(EXERCISE INSTRUCTIONS): Pick out every line of the listing below that contains the word "objets".

[Items drawn from a data source]
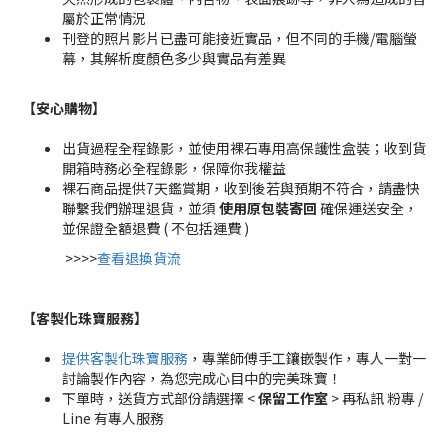
屬於正常情況
刊登的照片影片已盡可能接近實品，但不同的手機/電腦螢
幕，其解析度顏色多少與實品有差異
【安心購物
】
出貨過程全程錄影，並使用裸石專用高保護性盒裝；收到貨
開箱時務必全程錄影，保障你我權益
裸石商品提供7天鑑賞期，收到後若與預期不符合，請盡快
聯繫我們辦理退貨，並須
使用原包裝寄回
確保運送安全，
並保證全額退費 ( 不包括運費 )
>>>>
查看退換貨流
【客製化珠寶服務
】
提供客製化珠寶服務
，專業師傅手工鑲嵌製作，專人一對一
討論製作內容，為您完成心目中的完美珠寶！
下單時，送貨方式部份請選擇 <
保留工作室
> 再私訊 粉專 /
Line 有專人服務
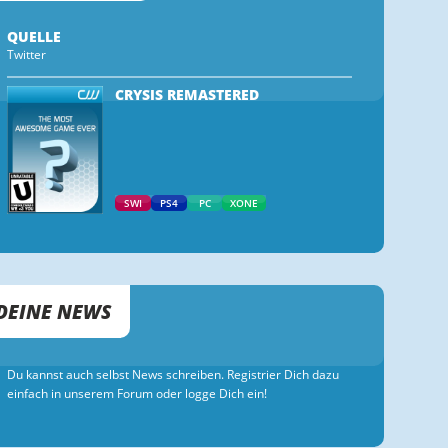
QUELLE
Twitter
CRYSIS REMASTERED
SWI
PS4
PC
XONE
DEINE NEWS
Du kannst auch selbst News schreiben. Registrier Dich dazu
einfach in unserem Forum oder logge Dich ein!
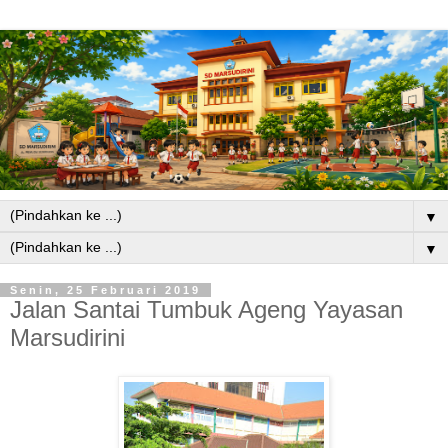
▼
▼
Senin, 25 Februari 2019
Jalan Santai Tumbuk Ageng Yayasan
Marsudirini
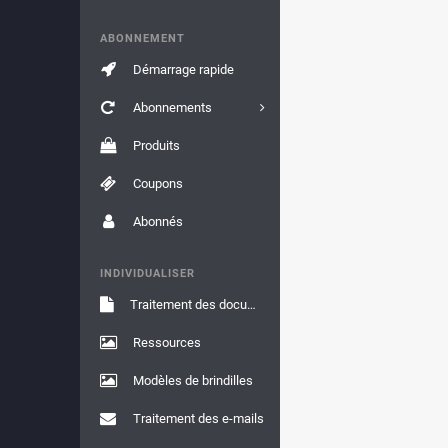
ABONNEMENT
Démarrage rapide
Abonnements
Produits
Coupons
Abonnés
INDIVIDUALISER
Traitement des documents
Ressources
Modèles de brindilles
Traitement des e-mails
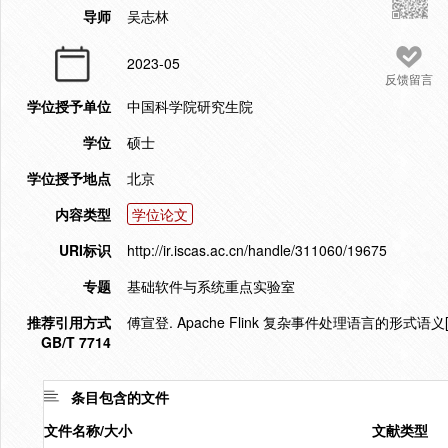
导师
吴志林
2023-05
反馈留言
学位授予单位
中国科学院研究生院
学位
硕士
学位授予地点
北京
内容类型
学位论文
URI标识
http://ir.iscas.ac.cn/handle/311060/19675
专题
基础软件与系统重点实验室
推荐引用方式
傅宣登. Apache Flink 复杂事件处理语言的形式语义[
GB/T 7714
条目包含的文件
文件名称/大小
文献类型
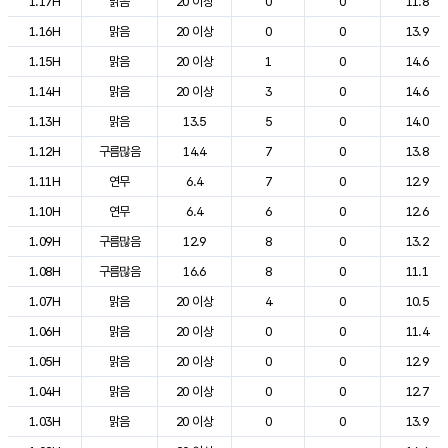
1.17H
맑음
20 이상
0
0
11.8
1.16H
맑음
20 이상
0
0
13.9
1.15H
맑음
20 이상
1
0
14.6
1.14H
맑음
20 이상
3
0
14.6
1.13H
맑음
13.5
5
0
14.0
1.12H
구름많음
14.4
7
0
13.8
1.11H
연무
6.4
7
0
12.9
1.10H
연무
6.4
6
0
12.6
1.09H
구름많음
12.9
8
0
13.2
1.08H
구름많음
16.6
8
0
11.1
1.07H
맑음
20 이상
4
0
10.5
1.06H
맑음
20 이상
0
0
11.4
1.05H
맑음
20 이상
0
0
12.9
1.04H
맑음
20 이상
0
0
12.7
1.03H
맑음
20 이상
0
0
13.9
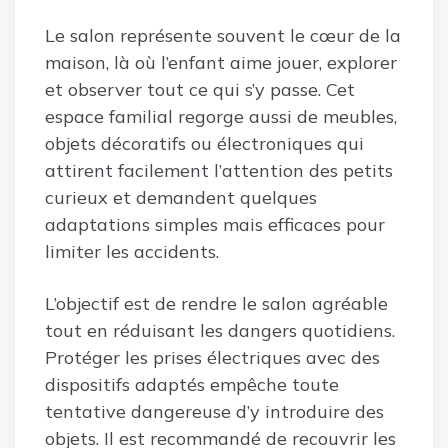
Le salon représente souvent le cœur de la
maison, là où l’enfant aime jouer, explorer
et observer tout ce qui s’y passe. Cet
espace familial regorge aussi de meubles,
objets décoratifs ou électroniques qui
attirent facilement l’attention des petits
curieux et demandent quelques
adaptations simples mais efficaces pour
limiter les accidents.
L’objectif est de rendre le salon agréable
tout en réduisant les dangers quotidiens.
Protéger les prises électriques avec des
dispositifs adaptés empêche toute
tentative dangereuse d’y introduire des
objets. Il est recommandé de recouvrir les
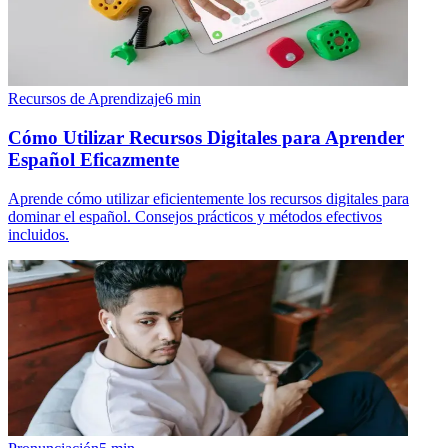
Recursos de Aprendizaje
6
min
Cómo Utilizar Recursos Digitales para Aprender
Español Eficazmente
Aprende cómo utilizar eficientemente los recursos digitales para
dominar el español. Consejos prácticos y métodos efectivos
incluidos.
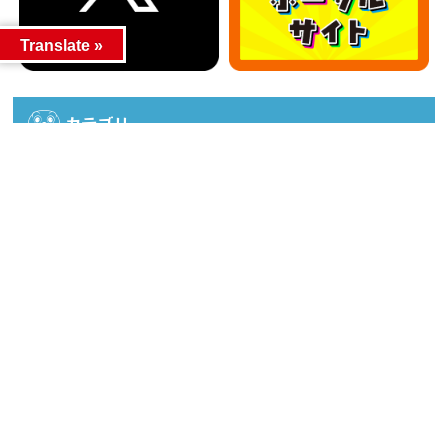
Translate »
カテゴリー
カテゴリー
アーカイブ
アーカイブ
人気記事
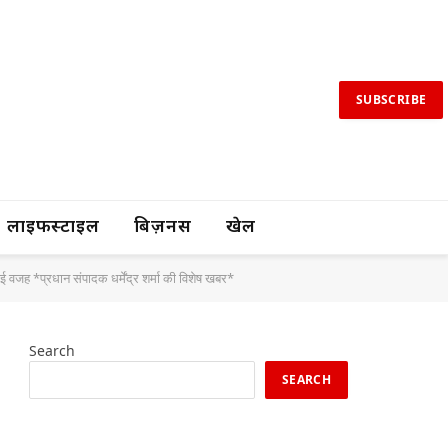
SUBSCRIBE
लाइफस्टाइल
बिज़नस
खेल
ई वजह *प्रधान संपादक धर्मेंद्र शर्मा की विशेष खबर*
Search
SEARCH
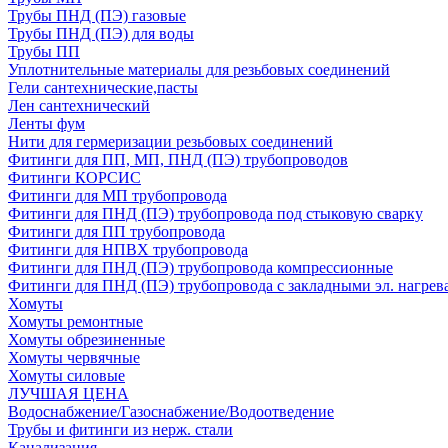
Трубы ПНД (ПЭ) газовые
Трубы ПНД (ПЭ) для воды
Трубы ПП
Уплотнительные материалы для резьбовых соединений
Гели сантехнические,пасты
Лен сантехнический
Ленты фум
Нити для гермеризации резьбовых соединений
Фитинги для ПП, МП, ПНД (ПЭ) трубопроводов
Фитинги КОРСИС
Фитинги для МП трубопровода
Фитинги для ПНД (ПЭ) трубопровода под стыковую сварку
Фитинги для ПП трубопровода
Фитинги для НПВХ трубопровода
Фитинги для ПНД (ПЭ) трубопровода компрессионные
Фитинги для ПНД (ПЭ) трубопровода с закладными эл. нагрев
Хомуты
Хомуты ремонтные
Хомуты обрезиненные
Хомуты червячные
Хомуты силовые
ЛУЧШАЯ ЦЕНА
Водоснабжение/Газоснабжение/Водоотведение
Трубы и фитинги из нерж. стали
Канализация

(FINISHED TASK):
objets décoratifs ou électroniques qui
objets. Il est recommandé de recouvrir les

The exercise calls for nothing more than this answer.